> _任务说明 1_
原始文档的代码把 batch_size 设成了多少？

In [1]:
import math
import numpy as np
import torch
from kitti.kitti_dataset import get_dataloader
import yaml
from easydict import EasyDict
from pathlib import Path
from basic.utils.vis_utils import VisualWindow
# %matplotlib inline
torch.cuda.empty_cache()
device = 'cuda' if torch.cuda.is_available() else 'cpu'

# DataLoader

In [2]:
dataset_cfg_path = Path("../kitti/cfg/kitti_dataset.yaml")
batch_size = 4
dataloader = get_dataloader(data_cfg_path=dataset_cfg_path, class_name_list=['Car'], batch_size=batch_size)  # 'Pedestrian','Cyclist'

  cfg = EasyDict(yaml.load(f))


In [None]:
from basic.utils.common_utils import put_data_to_gpu
# 取一批数据用于模块测试
for data in dataloader:
    test_data = data
    break
# 单独把某些数据放在GPU中，注意frame_id这种还是为np.ndarray
test_data = put_data_to_gpu(test_data)

> _素材资料_

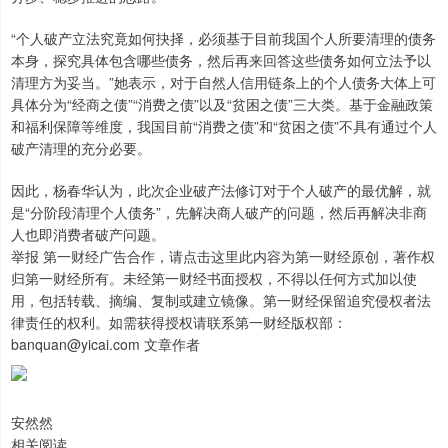
“个人破产立法究竟如何抉择，必须基于目前我国个人所要清理的债务
本身，探究具体包含哪些债务，然后再来回答这些债务如何立法予以
清理方为妥当。”她表示，对于自然人信用链条上的个人债务大体上可
具体分为“经商之债”“消费之债”以及“贫困之债”三大类。基于金融政策
和福利保障等维度，我国目前“消费之债”和“贫困之债”不具有通过个人
破产清理的充分必要。
因此，杨春华认为，此次企业破产法修订对于个人破产的最优解，就
是“分阶段清理个人债务”，先解决商人破产的问题，然后再解决非商
人也即消费者破产问题。
举报 第一财经广告合作，请点击这里此内容为第一财经原创，著作权
归第一财经所有。未经第一财经书面授权，不得以任何方式加以使
用，包括转载、摘编、复制或建立镜像。第一财经保留追究侵权者法
律责任的权利。如需获得授权请联系第一财经版权部：
banquan@yicai.com 文章作者
安然然
相关阅读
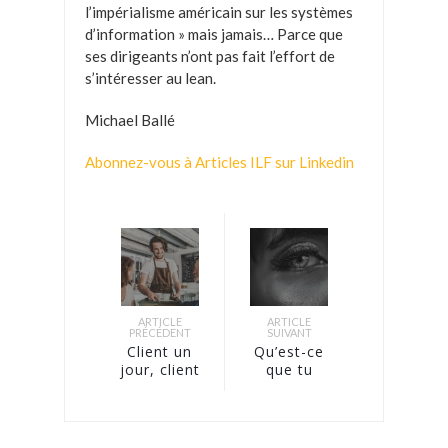
l’impérialisme américain sur les systèmes
d’information » mais jamais… Parce que
ses dirigeants n’ont pas fait l’effort de
s’intéresser au lean.
Michael Ballé
Abonnez-vous à Articles ILF sur Linkedin
ARTICLE
ARTICLE
PRÉCÉDENT
SUIVANT
Client un
Qu’est-ce
jour, client
que tu
pour
regardes ?
toujours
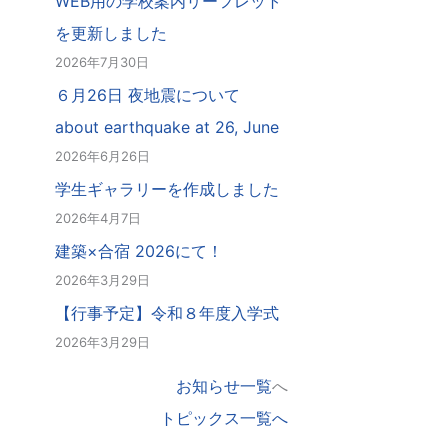
WEB用の学校案内リーフレット
を更新しました
2026年7月30日
６月26日 夜地震について
about earthquake at 26, June
2026年6月26日
学生ギャラリーを作成しました
2026年4月7日
建築×合宿 2026にて！
2026年3月29日
【行事予定】令和８年度入学式
2026年3月29日
お知らせ一覧
へ
トピックス一覧へ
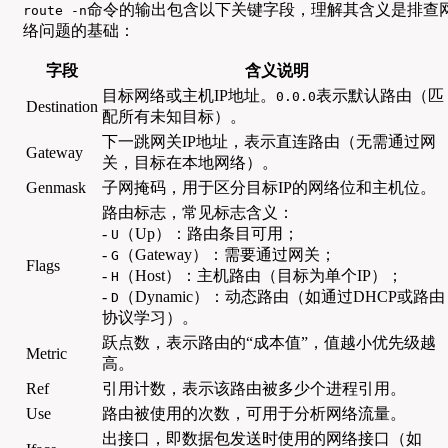
命令的输出包含以下关键字段，理解其含义是排查
route -n
络问题的基础：
字段
含义说明
目标网络或主机IP地址。
表示默认路由（匹
0.0.0
Destination
配所有未知目标）。
下一跳网关IP地址，表示直连路由（无需通过网
Gateway
关，目标在本地网络）。
Genmask
子网掩码，用于区分目标IP的网络位和主机位。
路由标志，常见标志含义：
-
（Up）：路由条目可用；
U
-
（Gateway）：需要通过网关；
G
Flags
-
（Host）：主机路由（目标为单个IP）；
H
-
（Dynamic）：动态路由（如通过DHCP或路由
D
协议学习）。
跃点数，表示路由的“成本值”，值越小优先级越
Metric
高。
Ref
引用计数，表示该路由被多少个进程引用。
Use
路由被使用的次数，可用于分析网络流量。
出接口，即数据包发送时使用的网络接口（如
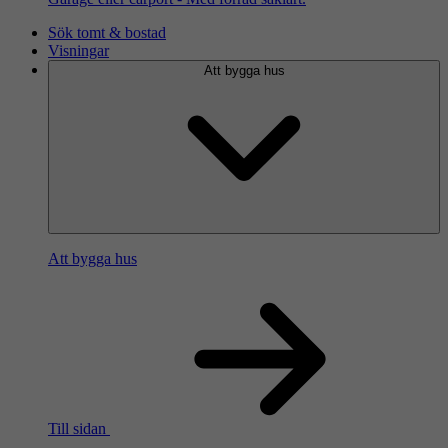
Sök tomt & bostad
Visningar
Att bygga hus
Att bygga hus
Till sidan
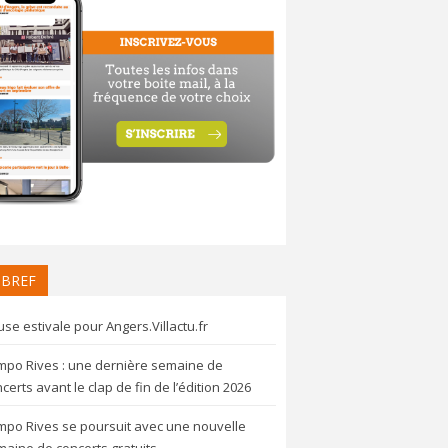
 BREF
se estivale pour Angers.Villactu.fr
mpo Rives : une dernière semaine de
certs avant le clap de fin de l’édition 2026
mpo Rives se poursuit avec une nouvelle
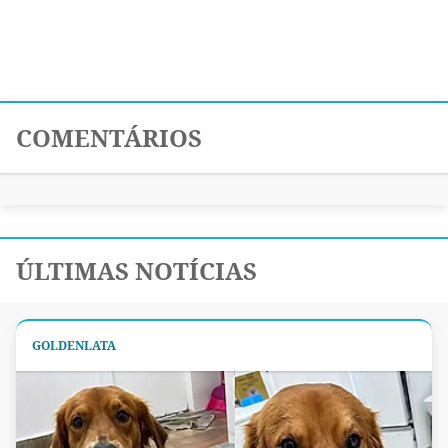
COMENTÁRIOS
ÚLTIMAS NOTÍCIAS
GOLDENLATA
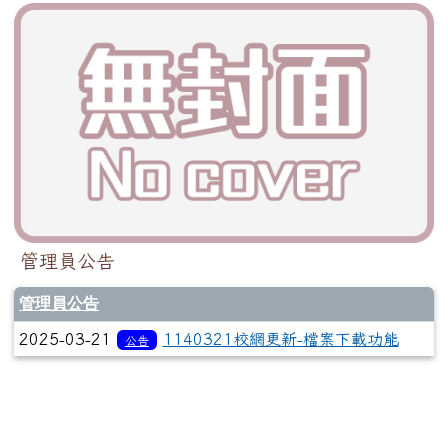
管理員公告
管理員公告
2025-03-21
1140321校網更新-檔案下載功能
公告
左邊區域內容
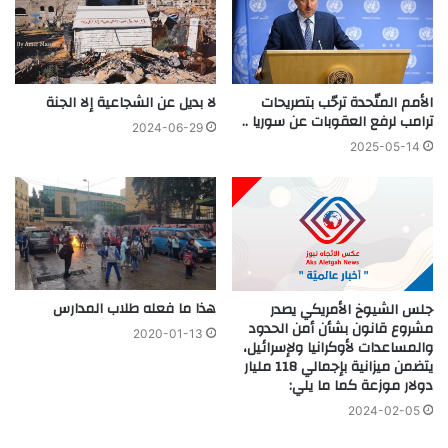
الأمم المتّحدة ترحّب بتصريحات
لا بديل عن الشجاعية إلا الجنة
ترامب لرفع العقوبات عن سوريا ..
2024-06-29
2025-05-14
هذا ما فعله طلاب المدارس
جلس الشيوخ الأمريكي يصدر
مشروع قانون بشأن أمن الحدود
2020-01-13
والمساعدات لأوكرانيا ولإسرائيل،
يتضمن ميزانية بإجمالي 118 مليار
دولار موزعة كما ما يلي:
2024-02-05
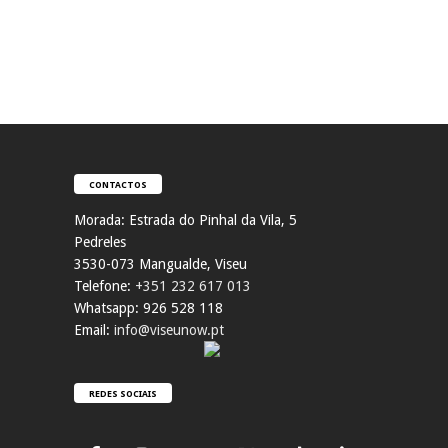
CONTACTOS
Morada:
Estrada do Pinhal da Vila, 5
Pedreles
353
0-073 Mangualde, Viseu
Telefone:
+351 232 617 013
Whatsapp: 926 528 118
Email:
info@viseunow.pt
REDES SOCIAIS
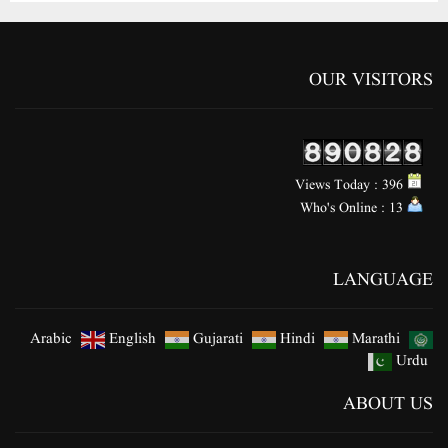
OUR VISITORS
Views Today : 396
Who's Online : 13
LANGUAGE
Arabic
English
Gujarati
Hindi
Marathi
Urdu
ABOUT US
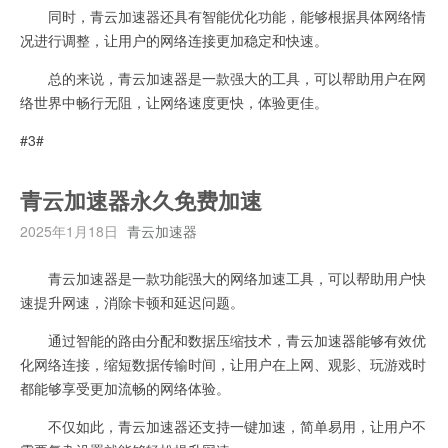
同时，青云加速器还具有智能优化功能，能够根据具体网络情
况进行调整，让用户的网络连接更加稳定和快速。
总的来说，青云加速器是一款强大的工具，可以帮助用户在网
络世界中畅行无阻，让网络速度更快，体验更佳。
#3#
青云加速器永久免费加速
2025年1月18日
青云加速器
青云加速器是一款功能强大的网络加速工具，可以帮助用户快
速提升网速，消除卡顿和延迟问题。
通过智能的路由分配和数据压缩技术，青云加速器能够有效优
化网络连接，缩短数据传输时间，让用户在上网、观影、玩游戏时
都能够享受更加流畅的网络体验。
不仅如此，青云加速器还支持一键加速，简单易用，让用户不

> _任务说明 2_
从条目中摘录含有“命令的输出包含以下关键字段，理解其含义是排查”的那一行到条目末尾的所有行，首尾都算在内，逐字照录，图片不要放进答案。

> _参考答案 1_
4

> _参考答案 2_
命令的输出包含以下关键字段，理解其含义是排查
route -n
络问题的基础：
字段
含义说明
目标网络或主机IP地址。
表示默认路由（匹
0.0.0
Destination
配所有未知目标）。
下一跳网关IP地址，表示直连路由（无需通过网
Gateway
关，目标在本地网络）。
Genmask
子网掩码，用于区分目标IP的网络位和主机位。
路由标志，常见标志含义：
-
（Up）：路由条目可用；
U
-
（Gateway）：需要通过网关；
G
Flags
-
（Host）：主机路由（目标为单个IP）；
H
-
（Dynamic）：动态路由（如通过DHCP或路由
D
协议学习）。
跃点数，表示路由的“成本值”，值越小优先级越
Metric
高。
Ref
引用计数，表示该路由被多少个进程引用。
Use
路由被使用的次数，可用于分析网络流量。
出接口，即数据包发送时使用的网络接口（如
Sök tomt & bostad
Visningar
Att bygga hus
Att bygga hus
Till sidan
 BREF
se estivale pour Angers.Villactu.fr
mpo Rives : une dernière semaine de
certs avant le clap de fin de l’édition 2026
mpo Rives se poursuit avec une nouvelle
COMENTÁRIOS
ÚLTIMAS NOTÍCIAS
GOLDENLATA
管理員公告
管理員公告
2025-03-21
1140321校網更新-檔案下載功能
公告
左邊區域內容
الأمم المتّحدة ترحّب بتصريحات
لا بديل عن الشجاعية إلا الجنة
ترامب لرفع العقوبات عن سوريا ..
2024-06-29
2025-05-14
هذا ما فعله طلاب المدارس
جلس الشيوخ الأمريكي يصدر
مشروع قانون بشأن أمن الحدود
2020-01-13
والمساعدات لأوكرانيا ولإسرائيل،
يتضمن ميزانية بإجمالي 118 مليار
دولار موزعة كما ما يلي:
2024-02-05
CONTACTOS
Morada:
Estrada do Pinhal da Vila, 5
Pedreles
353
0-073 Mangualde, Viseu
Telefone:
+351 232 617 013
Whatsapp: 926 528 118
Email:
info@viseunow.pt
REDES SOCIAIS
OUR VISITORS
Views Today : 396
Who's Online : 13
LANGUAGE
Arabic
English
Gujarati
Hindi
Marathi
Urdu
ABOUT US
同时，青云加速器还具有智能优化功能，能够根据具体网络情
况进行调整，让用户的网络连接更加稳定和快速。
总的来说，青云加速器是一款强大的工具，可以帮助用户在网
络世界中畅行无阻，让网络速度更快，体验更佳。
#3#
青云加速器永久免费加速
2025年1月18日
青云加速器
青云加速器是一款功能强大的网络加速工具，可以帮助用户快
速提升网速，消除卡顿和延迟问题。
通过智能的路由分配和数据压缩技术，青云加速器能够有效优
化网络连接，缩短数据传输时间，让用户在上网、观影、玩游戏时
都能够享受更加流畅的网络体验。
不仅如此，青云加速器还支持一键加速，简单易用，让用户不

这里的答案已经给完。